[Named joint coordinates]
== == ==

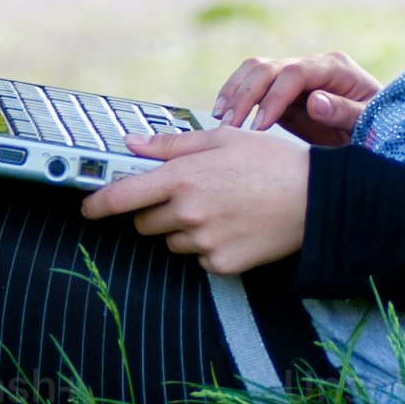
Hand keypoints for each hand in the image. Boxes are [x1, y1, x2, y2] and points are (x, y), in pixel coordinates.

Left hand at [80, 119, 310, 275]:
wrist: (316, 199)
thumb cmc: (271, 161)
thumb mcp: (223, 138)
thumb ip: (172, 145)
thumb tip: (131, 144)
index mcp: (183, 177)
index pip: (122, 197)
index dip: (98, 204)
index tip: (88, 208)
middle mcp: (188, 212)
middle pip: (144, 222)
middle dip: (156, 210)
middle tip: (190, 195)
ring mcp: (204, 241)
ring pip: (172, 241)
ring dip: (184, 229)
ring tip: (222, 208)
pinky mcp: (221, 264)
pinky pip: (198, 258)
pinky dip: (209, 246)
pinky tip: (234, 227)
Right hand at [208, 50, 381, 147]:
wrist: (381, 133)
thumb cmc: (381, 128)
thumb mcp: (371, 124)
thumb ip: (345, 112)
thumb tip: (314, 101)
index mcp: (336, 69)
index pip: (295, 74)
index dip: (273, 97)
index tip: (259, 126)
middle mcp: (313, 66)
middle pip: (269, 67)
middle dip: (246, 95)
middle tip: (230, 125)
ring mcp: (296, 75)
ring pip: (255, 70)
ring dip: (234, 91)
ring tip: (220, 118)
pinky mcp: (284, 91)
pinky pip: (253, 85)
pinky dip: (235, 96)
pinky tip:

== == ==

**Instructions to follow**
Reproduce all the entries that precede this task, word for word, minus any pictures.

**Task solution**
Hand keypoints for each hand in the image. Boxes are [x1, y1, x2, y2] and points are (x, y), in pixel coordinates.

Left hand at [80, 119, 310, 275]:
wrist: (316, 199)
thumb cmc: (271, 161)
thumb mcp: (223, 138)
thumb ip: (172, 145)
thumb tip: (131, 144)
index mcp: (183, 177)
index pip: (122, 197)
index dip: (98, 204)
index tip: (88, 208)
middle mcp: (188, 212)
middle pip: (144, 222)
middle dip: (156, 210)
middle tip: (190, 195)
ring mcp: (204, 241)
ring pip: (172, 241)
ring dip: (184, 229)
ring tip: (222, 208)
pinky mcp: (221, 264)
pinky pip: (198, 258)
pinky dip: (209, 246)
pinky tip: (234, 227)
Right hand at [208, 50, 381, 147]:
wrist: (381, 133)
thumb cmc: (381, 128)
thumb mcp: (371, 124)
thumb ip: (345, 112)
thumb tip: (314, 101)
index mcp: (336, 69)
index pip: (295, 74)
index dip: (273, 97)
index tip: (259, 126)
middle mcp: (313, 66)
middle pip: (269, 67)
middle dip: (246, 95)
middle tip: (230, 125)
ring mcp: (296, 75)
ring pip: (255, 70)
ring dip: (234, 91)
ring tip: (220, 118)
pinky mcp: (284, 91)
pinky pip: (253, 85)
pinky dip: (235, 96)
pinky tip:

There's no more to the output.